Zira mevcut yapı ile yönetmek, mevcut yapının mantığı içinde yönetmeyi, onun mantığı içinde siyasetini meşrulaştırmayı, hukuka, anayasaya, devlet-toplum ilişkilerine, bireysel tercihlere ve devlet-din ilişkilerine onun mantığı içinde bakmayı zorunlu kılıyor.

Ankara’yı kontrol eden güç hangisi ise, onun tüm güçleri merkezde ve tek elde toplayan yapısına, onun endoktrinasyon gücüne, toplum mühendisliği yeteneğine ve elbette ekonomik gücüne de sahip olmakta. Kemalizm ancak böyle bir devlet sistemiyle ayakta durabilirdi.

Bu sistem var oldukça Türkiye’nin ürettiği siyasetleri ve siyasi partileri de zehirlemekten geri kalmıyor. Hepsi o mücadele sürecinde az çok ondan etkileniyor ve benzer şekilde bir toplum projesi/ideali üretiyor. Bu ideali hayata geçirmek için, cari sistem cazip bir seçenek olarak duruyor. Muhafazakârlık ondan etkilendiği gibi, Kürt siyasal hareketi de aynı dile ve mantığa kapılabiliyor.
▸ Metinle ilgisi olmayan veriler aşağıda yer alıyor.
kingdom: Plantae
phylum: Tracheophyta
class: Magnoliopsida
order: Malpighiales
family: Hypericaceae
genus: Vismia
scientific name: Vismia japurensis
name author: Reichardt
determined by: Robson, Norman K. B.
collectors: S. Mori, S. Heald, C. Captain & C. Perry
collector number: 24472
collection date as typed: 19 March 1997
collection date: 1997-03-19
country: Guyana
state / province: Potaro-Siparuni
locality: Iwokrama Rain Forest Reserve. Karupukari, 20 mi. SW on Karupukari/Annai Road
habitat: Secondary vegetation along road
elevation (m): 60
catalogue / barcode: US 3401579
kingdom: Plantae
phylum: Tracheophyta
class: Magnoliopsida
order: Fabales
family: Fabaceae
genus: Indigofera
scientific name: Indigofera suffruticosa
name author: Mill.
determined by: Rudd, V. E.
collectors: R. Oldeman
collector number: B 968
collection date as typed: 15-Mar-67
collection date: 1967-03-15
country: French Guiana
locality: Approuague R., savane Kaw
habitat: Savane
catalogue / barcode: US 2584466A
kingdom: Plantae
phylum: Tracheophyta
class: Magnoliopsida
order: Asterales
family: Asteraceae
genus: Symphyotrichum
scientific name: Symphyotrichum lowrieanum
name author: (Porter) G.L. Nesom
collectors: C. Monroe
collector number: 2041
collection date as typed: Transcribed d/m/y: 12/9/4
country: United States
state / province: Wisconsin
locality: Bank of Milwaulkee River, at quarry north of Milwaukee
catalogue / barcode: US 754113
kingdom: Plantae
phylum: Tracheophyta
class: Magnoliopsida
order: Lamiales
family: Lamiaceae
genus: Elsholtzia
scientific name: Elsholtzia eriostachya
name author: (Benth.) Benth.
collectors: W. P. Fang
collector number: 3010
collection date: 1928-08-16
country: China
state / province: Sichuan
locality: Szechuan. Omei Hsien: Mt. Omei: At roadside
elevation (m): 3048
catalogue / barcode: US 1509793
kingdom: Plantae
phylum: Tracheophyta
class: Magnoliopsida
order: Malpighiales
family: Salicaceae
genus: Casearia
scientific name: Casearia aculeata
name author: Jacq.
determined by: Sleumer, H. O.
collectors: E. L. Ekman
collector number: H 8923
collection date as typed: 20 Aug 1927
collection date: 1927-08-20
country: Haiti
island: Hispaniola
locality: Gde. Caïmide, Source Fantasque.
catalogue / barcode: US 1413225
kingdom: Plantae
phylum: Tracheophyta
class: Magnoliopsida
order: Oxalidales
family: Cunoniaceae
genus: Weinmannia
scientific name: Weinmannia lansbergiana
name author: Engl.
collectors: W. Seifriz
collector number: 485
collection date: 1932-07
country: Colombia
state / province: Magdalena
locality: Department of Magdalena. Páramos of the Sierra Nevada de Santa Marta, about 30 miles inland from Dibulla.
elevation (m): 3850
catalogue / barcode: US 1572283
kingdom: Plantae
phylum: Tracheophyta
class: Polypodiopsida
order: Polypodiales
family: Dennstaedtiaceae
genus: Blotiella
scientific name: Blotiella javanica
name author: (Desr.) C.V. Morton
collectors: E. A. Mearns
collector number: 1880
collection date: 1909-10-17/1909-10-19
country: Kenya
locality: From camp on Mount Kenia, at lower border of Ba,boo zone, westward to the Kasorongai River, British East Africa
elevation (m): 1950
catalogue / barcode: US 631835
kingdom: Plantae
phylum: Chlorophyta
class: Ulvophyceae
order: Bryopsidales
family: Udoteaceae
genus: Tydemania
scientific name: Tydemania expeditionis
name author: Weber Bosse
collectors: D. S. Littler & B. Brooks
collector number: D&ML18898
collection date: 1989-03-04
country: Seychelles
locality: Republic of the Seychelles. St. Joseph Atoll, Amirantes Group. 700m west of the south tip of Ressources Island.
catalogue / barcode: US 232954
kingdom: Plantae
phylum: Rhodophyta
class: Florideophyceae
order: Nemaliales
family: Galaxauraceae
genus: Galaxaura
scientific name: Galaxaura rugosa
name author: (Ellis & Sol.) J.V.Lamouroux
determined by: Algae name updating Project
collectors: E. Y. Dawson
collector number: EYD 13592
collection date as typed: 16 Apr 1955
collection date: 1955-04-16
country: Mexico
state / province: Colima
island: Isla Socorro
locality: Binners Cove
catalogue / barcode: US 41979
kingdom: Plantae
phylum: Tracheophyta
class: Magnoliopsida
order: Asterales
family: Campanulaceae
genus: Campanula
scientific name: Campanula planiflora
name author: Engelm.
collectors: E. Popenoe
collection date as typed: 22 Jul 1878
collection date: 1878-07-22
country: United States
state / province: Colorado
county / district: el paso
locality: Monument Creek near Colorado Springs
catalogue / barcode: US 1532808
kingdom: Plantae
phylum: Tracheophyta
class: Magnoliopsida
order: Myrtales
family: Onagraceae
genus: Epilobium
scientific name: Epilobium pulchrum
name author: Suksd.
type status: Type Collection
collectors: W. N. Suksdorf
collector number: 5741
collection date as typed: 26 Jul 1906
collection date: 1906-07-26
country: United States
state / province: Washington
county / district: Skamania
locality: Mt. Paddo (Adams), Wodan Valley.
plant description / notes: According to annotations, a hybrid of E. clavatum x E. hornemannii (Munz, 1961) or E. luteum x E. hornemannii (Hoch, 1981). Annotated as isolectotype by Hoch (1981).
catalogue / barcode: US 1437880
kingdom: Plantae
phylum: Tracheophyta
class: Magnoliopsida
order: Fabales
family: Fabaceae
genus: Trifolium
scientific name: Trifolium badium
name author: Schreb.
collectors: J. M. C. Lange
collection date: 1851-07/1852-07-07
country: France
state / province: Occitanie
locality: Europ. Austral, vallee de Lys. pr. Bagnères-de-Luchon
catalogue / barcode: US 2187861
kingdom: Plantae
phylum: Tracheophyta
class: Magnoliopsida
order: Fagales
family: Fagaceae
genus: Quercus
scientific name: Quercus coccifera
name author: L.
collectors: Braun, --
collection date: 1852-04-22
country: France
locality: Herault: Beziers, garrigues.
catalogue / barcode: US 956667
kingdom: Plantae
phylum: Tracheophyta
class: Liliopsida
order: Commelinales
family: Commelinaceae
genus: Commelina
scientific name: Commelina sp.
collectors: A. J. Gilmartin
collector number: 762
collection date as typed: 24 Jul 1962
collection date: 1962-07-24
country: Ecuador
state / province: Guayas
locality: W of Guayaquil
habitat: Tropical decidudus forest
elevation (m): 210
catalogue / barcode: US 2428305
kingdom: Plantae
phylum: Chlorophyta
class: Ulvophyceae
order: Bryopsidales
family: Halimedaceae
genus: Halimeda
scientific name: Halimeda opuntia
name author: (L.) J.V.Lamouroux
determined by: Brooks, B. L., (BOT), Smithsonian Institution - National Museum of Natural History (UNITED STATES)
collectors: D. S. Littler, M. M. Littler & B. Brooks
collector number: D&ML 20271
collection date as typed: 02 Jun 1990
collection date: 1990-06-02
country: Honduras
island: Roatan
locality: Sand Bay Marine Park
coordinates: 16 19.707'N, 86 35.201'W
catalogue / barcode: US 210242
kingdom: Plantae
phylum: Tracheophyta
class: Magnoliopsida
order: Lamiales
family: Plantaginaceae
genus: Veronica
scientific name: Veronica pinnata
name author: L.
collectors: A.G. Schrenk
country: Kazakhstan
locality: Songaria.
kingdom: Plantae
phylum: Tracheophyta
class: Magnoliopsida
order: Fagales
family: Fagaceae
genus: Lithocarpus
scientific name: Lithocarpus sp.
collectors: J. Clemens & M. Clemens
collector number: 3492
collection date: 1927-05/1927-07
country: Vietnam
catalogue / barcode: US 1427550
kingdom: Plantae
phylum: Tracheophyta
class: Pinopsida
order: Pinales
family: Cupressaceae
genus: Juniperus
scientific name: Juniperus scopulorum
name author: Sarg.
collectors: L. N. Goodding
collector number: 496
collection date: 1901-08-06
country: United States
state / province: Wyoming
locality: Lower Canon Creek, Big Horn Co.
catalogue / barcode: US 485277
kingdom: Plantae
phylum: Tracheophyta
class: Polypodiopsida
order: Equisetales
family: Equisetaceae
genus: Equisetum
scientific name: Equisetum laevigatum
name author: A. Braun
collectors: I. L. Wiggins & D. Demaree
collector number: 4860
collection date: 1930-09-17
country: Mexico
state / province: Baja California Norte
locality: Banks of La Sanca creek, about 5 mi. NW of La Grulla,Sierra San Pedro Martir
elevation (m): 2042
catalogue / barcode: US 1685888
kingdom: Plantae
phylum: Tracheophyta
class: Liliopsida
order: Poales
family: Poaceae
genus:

Diğerleri zaten bu ideolojinin siyasal temsilcileri.

Sonuçta ortaya çıkan tabloyu, farkı boylarda, açılarda ve renklerden aynalarla donatılmış bir odada bir zihniyet ve onun her bir aynaya düşen farklı yansımaları biçiminde resmetmek mümkün. İttihatçılık ve devamı olan Kemalizm, o ideolojinin en yıkıcı ve zararlı olanı.

Toplum Ankara’nın ilerisinde

Cumhuriyetçi ideolojiyi ve onun ürettiği sistemi bir bütün olarak reddetmedikçe, hiç bir siyasal hareketin kendini o sistemin cazibesinden kurtarma imkanı yoktur. Aynı durum muhafazakar demokratlar için de, Kürt siyasal hareketi için de geçerlidir.

O sistemin içinde kalındığı sürece, muhafazakarların yapacağı şey, cumhuriyetçi ideolojinin toplumsal tabanını, Kemalizm’in aksine, genişletmekten başka bir şey değil.

Bunun ölümcül bir hata olduğunu söylemeye bile gerek yok.

Bu sistem demokrasinin kurumsallaşmasına elverişli bir sistem değil. Total bir hakimiyet ile bunun karşısında darbelere veya savaşa mecbur bırakan muhalefet dışında seçenek sunmuyor. Bu sistem içinde siyasetin normalleşmesi mümkün değil.

Son üç yıl içinde yaşanan tüm olaylar bunu açıkça kanıtlıyor.

Modern, işbölümünü tamamlamış, demokratik bir sekülerleşme yaşayan, heterojen, sokağından başlayarak bireysel ve kültürel otonomisini korumak isteyen, nihayetinde devleti özgürlük alanının dışında görmek ve katılımcı toplumsal iradeye dayandırmak isteyen bir toplumsal ortalama karşısında, bunda ısrar etmenin anlamı yoktur.

Toplumun doğası mühendisliği kaldırmıyor.

Neyse ki demokratik süreçler, sorunlara bigane kalınmasını mümkün kılmıyor. Hükmünü bir şekilde icra ediyor. Ankara’nın ilerisinde olan toplum, demokrasi mücadelesinin başat unsurlarına, mevcut düzenle başta Kürt sorunu olmak üzere hiçbir sorunun çözülemeyeceği realitesini hatırlatıyor. Aynalı odanın sihrini bozabiliyor.

Cari düzeni yeniden üretmeye odaklı anayasa çalışmalarının başarısızlıkla sonuçlanmış olması da, bu sihrin bozulduğuna işaret olarak yorumlanmalı.

Diyarbakır çıkarması ise yeni bir başlangıcın adeta imkânını sunuyor.